The weaving of decorative designs on cloth is almost confined to the
Sea Dayaks. Some account of the designs will be given below.

Shell-work

Shells (chiefly nassas and the flat bases of cone-shells) are sometimes applied by the Iban women to decorate their woven coats, by Kalabits (in concentric circles on their sunhats), and more rarely by other tribes in the decoration of baskets (Fig. 48). Fig. 49 represents a garment decorated in this fashion by Iban women, and worn by them when dancing with the heads of enemies in their hands.

The Decorative Designs

The Kayans make use in their decorative art of a large number of conventional designs. The principal applications of these designs are in tatu, beadwork, the production of panels of wood for the adornment of houses, tombs, boats, and PADI barns, the decoration of bamboo boxes, and the painting of hats, and the carving of highly ornate doors to the rooms. All these applications involve the covering of flat or curved surfaces with patterns either in low relief only or without relief; and many of the designs are applied in all these different ways, and all of them together form a natural group. Besides these surface designs, a considerable variety of designs is used in giving decorative form to solid objects such as the handles of swords and paddles, the ends of main roof-beams in the houses, posts used in various rites and in the construction of tombs, the figure-heads of war-boats. These, with the exception of those used in carving the sword handles, which are highly peculiar, form another group of relatives. The designs chased upon the blades of the swords constitute a fourth natural group distinct from the other two groups. A fifth small group of designs is carved in the form of fretwork. We propose to say a few words about the designs of each of these five groups.

(1) The designs of the first group are the most numerous and most widely applied. A large proportion of them obviously are conventionalised derivatives from animal forms.
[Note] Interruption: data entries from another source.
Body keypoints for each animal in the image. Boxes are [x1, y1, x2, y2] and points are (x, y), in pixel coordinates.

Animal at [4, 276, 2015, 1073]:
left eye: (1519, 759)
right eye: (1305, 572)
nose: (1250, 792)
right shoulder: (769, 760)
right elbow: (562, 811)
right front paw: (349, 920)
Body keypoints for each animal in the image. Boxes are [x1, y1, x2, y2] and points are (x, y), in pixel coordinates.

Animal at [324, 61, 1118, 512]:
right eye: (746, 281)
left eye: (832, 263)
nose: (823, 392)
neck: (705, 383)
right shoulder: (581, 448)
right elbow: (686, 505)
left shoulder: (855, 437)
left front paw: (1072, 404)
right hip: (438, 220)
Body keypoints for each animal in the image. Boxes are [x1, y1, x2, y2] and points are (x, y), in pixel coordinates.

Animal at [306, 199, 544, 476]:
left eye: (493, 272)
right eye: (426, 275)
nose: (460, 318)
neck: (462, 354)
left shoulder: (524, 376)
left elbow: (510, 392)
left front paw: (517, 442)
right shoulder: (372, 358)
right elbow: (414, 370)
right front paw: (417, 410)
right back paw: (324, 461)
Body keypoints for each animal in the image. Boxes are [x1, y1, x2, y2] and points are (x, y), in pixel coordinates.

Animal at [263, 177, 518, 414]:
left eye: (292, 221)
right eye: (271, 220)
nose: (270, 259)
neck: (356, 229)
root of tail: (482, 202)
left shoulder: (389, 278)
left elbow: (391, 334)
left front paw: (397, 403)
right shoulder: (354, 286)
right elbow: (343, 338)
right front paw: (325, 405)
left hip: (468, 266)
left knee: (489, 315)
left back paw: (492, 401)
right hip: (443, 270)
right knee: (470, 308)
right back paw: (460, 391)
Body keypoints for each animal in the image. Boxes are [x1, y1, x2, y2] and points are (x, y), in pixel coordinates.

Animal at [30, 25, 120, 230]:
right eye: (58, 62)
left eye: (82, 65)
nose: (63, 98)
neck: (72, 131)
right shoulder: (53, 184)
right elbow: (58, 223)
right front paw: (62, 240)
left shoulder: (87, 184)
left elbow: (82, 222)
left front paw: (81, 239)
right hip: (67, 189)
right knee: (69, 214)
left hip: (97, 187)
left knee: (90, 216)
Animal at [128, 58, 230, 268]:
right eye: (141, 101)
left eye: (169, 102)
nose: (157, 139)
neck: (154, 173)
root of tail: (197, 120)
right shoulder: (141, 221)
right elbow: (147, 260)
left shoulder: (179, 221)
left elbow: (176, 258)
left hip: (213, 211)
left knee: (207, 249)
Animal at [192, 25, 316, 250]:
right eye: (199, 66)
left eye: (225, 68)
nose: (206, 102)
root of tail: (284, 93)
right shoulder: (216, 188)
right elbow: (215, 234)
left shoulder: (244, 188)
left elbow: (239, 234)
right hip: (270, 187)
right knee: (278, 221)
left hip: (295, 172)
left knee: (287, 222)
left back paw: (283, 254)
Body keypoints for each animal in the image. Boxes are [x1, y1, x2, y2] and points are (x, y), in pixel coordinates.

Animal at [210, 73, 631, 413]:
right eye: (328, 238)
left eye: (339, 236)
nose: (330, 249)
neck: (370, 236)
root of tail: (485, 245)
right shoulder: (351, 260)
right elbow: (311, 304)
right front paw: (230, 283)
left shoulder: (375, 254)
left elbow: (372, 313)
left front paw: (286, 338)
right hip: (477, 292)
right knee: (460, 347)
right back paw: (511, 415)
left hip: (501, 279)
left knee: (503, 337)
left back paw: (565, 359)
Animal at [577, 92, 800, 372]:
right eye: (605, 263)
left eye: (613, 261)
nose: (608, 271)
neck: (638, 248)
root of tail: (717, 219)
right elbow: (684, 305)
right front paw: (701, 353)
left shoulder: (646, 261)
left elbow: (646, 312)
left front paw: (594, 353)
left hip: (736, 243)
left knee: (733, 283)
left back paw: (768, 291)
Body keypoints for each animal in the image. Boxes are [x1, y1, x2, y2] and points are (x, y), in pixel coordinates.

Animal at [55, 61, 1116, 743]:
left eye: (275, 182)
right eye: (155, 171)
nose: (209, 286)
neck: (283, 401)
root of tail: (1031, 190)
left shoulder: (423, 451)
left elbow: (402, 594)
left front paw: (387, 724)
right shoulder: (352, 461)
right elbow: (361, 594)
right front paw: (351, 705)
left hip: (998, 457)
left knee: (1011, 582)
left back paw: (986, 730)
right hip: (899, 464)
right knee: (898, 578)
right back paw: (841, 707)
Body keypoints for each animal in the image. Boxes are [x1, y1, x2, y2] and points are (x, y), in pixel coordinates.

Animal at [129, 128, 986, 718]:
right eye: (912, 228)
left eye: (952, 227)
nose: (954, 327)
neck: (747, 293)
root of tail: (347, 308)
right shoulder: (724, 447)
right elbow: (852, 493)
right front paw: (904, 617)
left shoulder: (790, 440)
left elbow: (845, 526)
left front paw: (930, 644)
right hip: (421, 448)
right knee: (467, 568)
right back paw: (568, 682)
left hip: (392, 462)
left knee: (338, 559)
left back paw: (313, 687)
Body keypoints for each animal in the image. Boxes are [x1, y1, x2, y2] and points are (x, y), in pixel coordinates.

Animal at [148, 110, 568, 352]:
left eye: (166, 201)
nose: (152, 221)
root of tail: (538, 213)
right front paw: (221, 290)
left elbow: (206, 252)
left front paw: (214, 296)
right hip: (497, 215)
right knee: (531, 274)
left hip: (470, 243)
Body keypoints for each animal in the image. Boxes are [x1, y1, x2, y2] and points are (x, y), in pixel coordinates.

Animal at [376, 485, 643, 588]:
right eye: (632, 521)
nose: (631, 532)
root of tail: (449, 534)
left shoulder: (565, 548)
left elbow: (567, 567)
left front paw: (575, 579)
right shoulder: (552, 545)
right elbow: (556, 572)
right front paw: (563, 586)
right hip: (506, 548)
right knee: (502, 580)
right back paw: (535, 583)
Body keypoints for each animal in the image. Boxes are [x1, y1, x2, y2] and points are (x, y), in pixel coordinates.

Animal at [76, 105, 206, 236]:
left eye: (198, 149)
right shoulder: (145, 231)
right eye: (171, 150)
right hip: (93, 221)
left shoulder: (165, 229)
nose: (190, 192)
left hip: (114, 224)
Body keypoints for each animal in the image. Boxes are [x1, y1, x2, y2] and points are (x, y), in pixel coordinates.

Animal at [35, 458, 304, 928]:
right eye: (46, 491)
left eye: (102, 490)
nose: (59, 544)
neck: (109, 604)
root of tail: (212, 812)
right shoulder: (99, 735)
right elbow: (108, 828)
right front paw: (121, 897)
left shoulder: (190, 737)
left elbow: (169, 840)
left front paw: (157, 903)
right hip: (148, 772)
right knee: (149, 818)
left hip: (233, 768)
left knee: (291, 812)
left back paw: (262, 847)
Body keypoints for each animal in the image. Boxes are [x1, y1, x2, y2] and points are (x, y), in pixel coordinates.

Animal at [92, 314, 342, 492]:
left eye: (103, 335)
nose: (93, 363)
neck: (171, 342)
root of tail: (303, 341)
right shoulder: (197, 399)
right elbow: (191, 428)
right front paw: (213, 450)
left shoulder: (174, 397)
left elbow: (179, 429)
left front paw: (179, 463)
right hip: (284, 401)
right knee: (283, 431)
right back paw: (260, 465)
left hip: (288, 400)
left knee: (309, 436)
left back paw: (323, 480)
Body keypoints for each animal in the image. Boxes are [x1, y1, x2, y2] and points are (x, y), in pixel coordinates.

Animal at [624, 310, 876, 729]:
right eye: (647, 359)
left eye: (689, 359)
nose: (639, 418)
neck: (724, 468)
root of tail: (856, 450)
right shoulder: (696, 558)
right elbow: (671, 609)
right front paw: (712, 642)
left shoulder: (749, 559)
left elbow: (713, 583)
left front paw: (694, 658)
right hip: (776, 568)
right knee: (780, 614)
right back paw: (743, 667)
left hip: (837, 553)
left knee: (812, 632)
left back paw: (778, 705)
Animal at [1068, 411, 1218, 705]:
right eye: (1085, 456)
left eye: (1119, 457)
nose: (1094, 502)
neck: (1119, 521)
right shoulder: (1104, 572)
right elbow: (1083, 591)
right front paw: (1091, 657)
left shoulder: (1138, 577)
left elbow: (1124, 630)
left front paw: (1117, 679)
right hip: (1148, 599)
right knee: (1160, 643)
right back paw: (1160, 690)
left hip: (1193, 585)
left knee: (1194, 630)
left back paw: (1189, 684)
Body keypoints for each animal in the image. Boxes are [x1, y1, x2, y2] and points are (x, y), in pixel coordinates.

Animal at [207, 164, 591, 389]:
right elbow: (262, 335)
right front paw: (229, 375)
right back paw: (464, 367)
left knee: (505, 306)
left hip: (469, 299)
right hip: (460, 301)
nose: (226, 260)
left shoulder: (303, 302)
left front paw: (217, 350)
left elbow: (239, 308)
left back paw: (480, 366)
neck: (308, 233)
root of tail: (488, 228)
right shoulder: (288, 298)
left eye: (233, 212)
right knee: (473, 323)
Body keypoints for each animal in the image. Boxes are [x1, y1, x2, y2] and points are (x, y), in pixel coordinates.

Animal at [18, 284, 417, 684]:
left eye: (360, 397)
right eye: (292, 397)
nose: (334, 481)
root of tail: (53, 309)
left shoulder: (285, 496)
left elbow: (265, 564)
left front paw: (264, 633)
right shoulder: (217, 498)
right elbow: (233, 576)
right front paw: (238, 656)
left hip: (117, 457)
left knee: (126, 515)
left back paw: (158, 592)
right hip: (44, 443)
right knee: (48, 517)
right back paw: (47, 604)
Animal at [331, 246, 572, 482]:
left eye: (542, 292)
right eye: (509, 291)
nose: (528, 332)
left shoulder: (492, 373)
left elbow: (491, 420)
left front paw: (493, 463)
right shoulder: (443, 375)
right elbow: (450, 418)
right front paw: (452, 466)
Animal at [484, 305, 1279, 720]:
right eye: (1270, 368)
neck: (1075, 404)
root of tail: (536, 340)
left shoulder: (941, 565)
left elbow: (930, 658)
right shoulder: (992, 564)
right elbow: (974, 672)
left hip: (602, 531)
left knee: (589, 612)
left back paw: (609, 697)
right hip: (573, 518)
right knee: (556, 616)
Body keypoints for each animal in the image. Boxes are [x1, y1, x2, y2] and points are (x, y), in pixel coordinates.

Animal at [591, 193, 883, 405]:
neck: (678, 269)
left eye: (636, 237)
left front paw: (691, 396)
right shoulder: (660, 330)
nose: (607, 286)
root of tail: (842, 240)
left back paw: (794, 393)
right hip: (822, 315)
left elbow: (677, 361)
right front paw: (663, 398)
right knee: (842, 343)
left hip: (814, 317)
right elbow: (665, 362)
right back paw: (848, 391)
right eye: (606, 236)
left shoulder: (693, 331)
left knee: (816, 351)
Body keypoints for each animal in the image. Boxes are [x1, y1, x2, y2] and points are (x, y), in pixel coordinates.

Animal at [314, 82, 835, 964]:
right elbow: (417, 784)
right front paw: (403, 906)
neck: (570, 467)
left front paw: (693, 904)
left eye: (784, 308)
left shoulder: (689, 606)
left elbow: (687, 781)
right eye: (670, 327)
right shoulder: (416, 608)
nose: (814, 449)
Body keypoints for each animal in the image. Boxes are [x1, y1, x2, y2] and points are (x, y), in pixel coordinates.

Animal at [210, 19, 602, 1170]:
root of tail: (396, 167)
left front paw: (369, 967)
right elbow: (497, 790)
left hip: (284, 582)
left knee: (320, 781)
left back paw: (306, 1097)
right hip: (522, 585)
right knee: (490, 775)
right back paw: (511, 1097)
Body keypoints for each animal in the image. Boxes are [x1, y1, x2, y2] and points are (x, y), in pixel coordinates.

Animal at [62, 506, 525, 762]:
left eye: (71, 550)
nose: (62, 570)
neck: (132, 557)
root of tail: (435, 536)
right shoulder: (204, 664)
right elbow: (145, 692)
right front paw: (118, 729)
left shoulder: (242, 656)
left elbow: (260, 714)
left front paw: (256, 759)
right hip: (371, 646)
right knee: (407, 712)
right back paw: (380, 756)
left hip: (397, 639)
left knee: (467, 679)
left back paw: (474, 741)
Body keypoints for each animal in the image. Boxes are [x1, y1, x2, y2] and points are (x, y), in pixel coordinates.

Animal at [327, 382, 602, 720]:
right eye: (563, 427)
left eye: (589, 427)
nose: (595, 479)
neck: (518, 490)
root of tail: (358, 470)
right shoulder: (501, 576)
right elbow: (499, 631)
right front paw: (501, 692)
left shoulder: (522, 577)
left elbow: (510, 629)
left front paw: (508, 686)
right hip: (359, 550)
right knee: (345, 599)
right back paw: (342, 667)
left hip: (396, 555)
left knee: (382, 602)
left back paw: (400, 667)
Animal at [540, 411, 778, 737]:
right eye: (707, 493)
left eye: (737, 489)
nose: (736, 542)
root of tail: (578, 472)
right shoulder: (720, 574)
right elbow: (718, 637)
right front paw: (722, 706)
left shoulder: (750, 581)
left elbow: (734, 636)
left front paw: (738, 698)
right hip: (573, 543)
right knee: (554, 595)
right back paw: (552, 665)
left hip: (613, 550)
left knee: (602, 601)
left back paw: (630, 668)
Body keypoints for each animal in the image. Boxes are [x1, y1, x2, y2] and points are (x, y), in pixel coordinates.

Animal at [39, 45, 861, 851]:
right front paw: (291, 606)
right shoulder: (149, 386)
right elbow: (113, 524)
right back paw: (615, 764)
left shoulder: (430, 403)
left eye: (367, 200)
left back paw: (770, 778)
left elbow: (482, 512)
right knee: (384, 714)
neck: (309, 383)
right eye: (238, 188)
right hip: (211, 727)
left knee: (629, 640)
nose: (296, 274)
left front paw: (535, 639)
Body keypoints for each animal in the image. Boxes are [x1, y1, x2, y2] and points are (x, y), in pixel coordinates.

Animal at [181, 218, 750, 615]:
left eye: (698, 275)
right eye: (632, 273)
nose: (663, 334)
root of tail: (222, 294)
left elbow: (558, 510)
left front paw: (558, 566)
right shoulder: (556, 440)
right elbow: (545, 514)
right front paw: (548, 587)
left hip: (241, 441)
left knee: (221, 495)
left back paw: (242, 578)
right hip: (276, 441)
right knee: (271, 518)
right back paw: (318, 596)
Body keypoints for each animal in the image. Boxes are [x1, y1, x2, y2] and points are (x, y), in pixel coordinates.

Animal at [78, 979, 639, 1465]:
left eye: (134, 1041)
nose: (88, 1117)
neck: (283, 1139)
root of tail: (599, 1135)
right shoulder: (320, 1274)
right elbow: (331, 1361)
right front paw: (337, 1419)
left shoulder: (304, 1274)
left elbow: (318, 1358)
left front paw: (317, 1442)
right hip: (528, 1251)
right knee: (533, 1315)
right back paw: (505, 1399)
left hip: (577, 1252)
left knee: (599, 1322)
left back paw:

Of these animal forms the human figure, the dog, and the prawn have been the originals of the largest number of patterns; the macaque monkey and the large lizard (VARANUS) are also traceable. Some designs vaguely suggest a derivation from some animal form, but cannot confidently be assigned to any one origin.

A few seemed to be derived from vegetable forms; while some few, for example the hookpattern, seem to be derived from no animal or vegetable form. The hook-pattern seems to be symbolical of conjunction and acquisition in various spheres.

Of all the designs the derivatives from or variants of the dog are the most numerous and the most frequently applied. The name dog-pattern (KALANG ASU) is given to a very large number; and of these some obviously reproduce the form of the dog, while the derivation of the others from the same original can generally be made clear by the inspection of a number of intermediate forms, although some of them retain but very slight indications of the form or features of the dog. The unmistakable dog-patterns are illustrated by one of the panels shown in Pl. 124; and in Pls. 134 ET SEQ. we reproduce a number of dog-patterns of more or less conventionalised characters. It will be noticed that the eye is the most constant feature about which the rest of the pattern is commonly centred; but that the eye also disappears from some of the most conventionalised. It seems probable that, although the name KALANG ASU continues to be commonly used to denote all this group of allies, many of those who use the term, and even of those who carve or work the patterns, are not explicitly aware in doing so that the name and the patterns refer to the dog, or are in any way connected with it; that is to say, both the words and the pattern have ceased to suggest to their minds the meaning of the word dog, and mean to them simply the pattern appropriate to certain uses.

We have questioned men who have been accustomed to apply the dog-pattern as to the significance of the parts of the pattern, and have led them to recognise that the parts of the dog, eye, teeth, jaws, and so on, are represented; and this recognition has commonly been accompanied by expressions of enlightenment, as of one making an interesting discovery.[67] This ignorance of the origin of the pattern is naturally true only of the more conventionalised examples, whether of the dog or other natural forms. Probably a few who have specially interested themselves in the designs have traced out their connections pretty fully, but this is certainly quite exceptional. Most of the craftsmen simply copy the current forms, introducing perhaps now and then an additional scroll, or some other slight modification.

Some men are well known as experts in the production of designs, and such a man can produce a wonderful variety, all or most being well-known conventions. Their mode of working frequently implies that the artist is working to a pattern, mentally fixed and clearly visualised, rather than working out any new design. For he will work first on one part of the surface, then on another, producing disconnected fragments of the pattern, and uniting them later. Although the women use these patterns in beadwork and in tatuing, they rely in the main on the men for the patterns which they copy; these being drawn on wood or cloth for beadwork, or carved in low relief for tatuing. A Kayan expert may carry in mind a great variety of designs. One such expert produced for our benefit, during a ten days' halt of an expedition, forty-one patterns, drawn with pencil on paper; most of these are of considerable complexity and elaboration.